また、2017年から2019年にかけては、企業がDXへの投資を増やしたことにより、日本企業のコストは5.4%(グローバル全体で約6%)が上昇した。しかし、調査では、日本企業の72%(グローバル全体で64%)が「デジタル関連の投資が企業の収益を引き上げることはない」と回答。日本企業では、DXへの投資により年間収益が13.2%(グローバル全体で11.3%)増加すると予想をしていたが、実際の増加は平均5.3%(グローバル全体で6%)と、予測増益の半分以下となっている。コストに対して利益が上がらない状態について、同社のシニア・マネジング・ディレクター、レイチェル・バーテルズ氏は、部門間が孤立した「サイロ化組織」はイノベーションを阻害するリスクを持つとして、組織全体また事業部門間の協働が不可欠としている。

「チャンピオン企業」ではDX化に向け、部門枠を越えて投資

今回の調査では、部門枠を超えたコラボレーションに成功し、一定の収益増を達成した企業を「チャンピオン企業」(日本企業では13%、グローバルでは22%)と定義し、その特長を分析。その結果、チャンピオン企業では、DXによる価値を得るため、事業部間の連携に尽力していることが明らかとなった。

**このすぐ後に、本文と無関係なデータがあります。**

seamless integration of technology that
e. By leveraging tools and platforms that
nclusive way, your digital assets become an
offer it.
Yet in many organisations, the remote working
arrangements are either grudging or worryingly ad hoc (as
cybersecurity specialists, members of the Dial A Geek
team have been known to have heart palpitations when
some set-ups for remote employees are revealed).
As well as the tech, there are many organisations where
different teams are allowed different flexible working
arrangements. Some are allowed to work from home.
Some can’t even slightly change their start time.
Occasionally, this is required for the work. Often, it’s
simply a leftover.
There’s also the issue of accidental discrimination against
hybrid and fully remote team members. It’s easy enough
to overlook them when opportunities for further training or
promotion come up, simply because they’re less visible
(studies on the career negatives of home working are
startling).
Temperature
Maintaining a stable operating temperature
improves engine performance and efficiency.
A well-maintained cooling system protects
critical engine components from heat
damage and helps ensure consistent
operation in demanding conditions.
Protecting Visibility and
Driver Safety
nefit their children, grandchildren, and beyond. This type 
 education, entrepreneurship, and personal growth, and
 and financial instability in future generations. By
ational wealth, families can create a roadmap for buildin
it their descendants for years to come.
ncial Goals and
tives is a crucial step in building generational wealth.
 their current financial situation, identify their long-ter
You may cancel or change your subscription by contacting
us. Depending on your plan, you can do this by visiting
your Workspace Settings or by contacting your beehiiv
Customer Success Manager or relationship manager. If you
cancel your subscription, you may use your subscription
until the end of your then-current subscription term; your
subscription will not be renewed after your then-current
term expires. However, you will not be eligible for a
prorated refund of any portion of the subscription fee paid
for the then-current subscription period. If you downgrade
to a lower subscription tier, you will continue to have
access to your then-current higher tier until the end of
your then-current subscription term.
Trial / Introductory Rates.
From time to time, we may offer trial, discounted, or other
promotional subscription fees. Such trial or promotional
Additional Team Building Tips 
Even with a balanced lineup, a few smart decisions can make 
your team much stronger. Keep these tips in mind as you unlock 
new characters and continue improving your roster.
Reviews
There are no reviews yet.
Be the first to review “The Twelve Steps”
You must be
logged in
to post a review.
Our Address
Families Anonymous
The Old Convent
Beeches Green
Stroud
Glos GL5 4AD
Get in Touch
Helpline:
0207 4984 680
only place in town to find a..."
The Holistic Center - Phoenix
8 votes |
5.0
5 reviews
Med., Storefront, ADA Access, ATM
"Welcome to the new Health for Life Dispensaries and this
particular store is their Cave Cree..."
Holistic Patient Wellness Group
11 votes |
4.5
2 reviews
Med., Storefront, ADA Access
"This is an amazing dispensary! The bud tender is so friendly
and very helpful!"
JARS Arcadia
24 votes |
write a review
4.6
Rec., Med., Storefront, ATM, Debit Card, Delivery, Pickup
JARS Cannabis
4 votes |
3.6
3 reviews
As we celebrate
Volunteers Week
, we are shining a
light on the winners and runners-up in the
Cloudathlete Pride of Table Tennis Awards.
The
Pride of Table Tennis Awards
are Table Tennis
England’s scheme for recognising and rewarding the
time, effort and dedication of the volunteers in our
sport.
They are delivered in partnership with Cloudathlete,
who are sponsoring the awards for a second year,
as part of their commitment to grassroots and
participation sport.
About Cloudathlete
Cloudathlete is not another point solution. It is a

また、2017年~2019年に事業部門のデジタル変革を推進した企業の収益を分析。するとチャンピオン企業は、その他企業と比較して大幅な業績の向上が見られた。日本のチャンピオン企業のDXによる収益は27.7%増と、その他企業の11%と比較して2倍以上だ。

さらに、日本のチャンピオン企業は、その他企業と比べDXに向けて約1.6倍の投資をおこなっており、EBIT(支払金利前税引前利益)も19.8%増加。その他企業のEBITは7.3%となっており、およそ2.7倍の収益を得ていることが判明した。

新型コロナのパンデミック後も、平均物価指数をもとに分析したところ、チャンピオン企業ではその他企業に比べ、損失の抑制に成功していた。チャンピオン企業は経済の悪化に関わらず競争力を高め続けるため、その他企業とは異なるアプローチをしているとのことだ。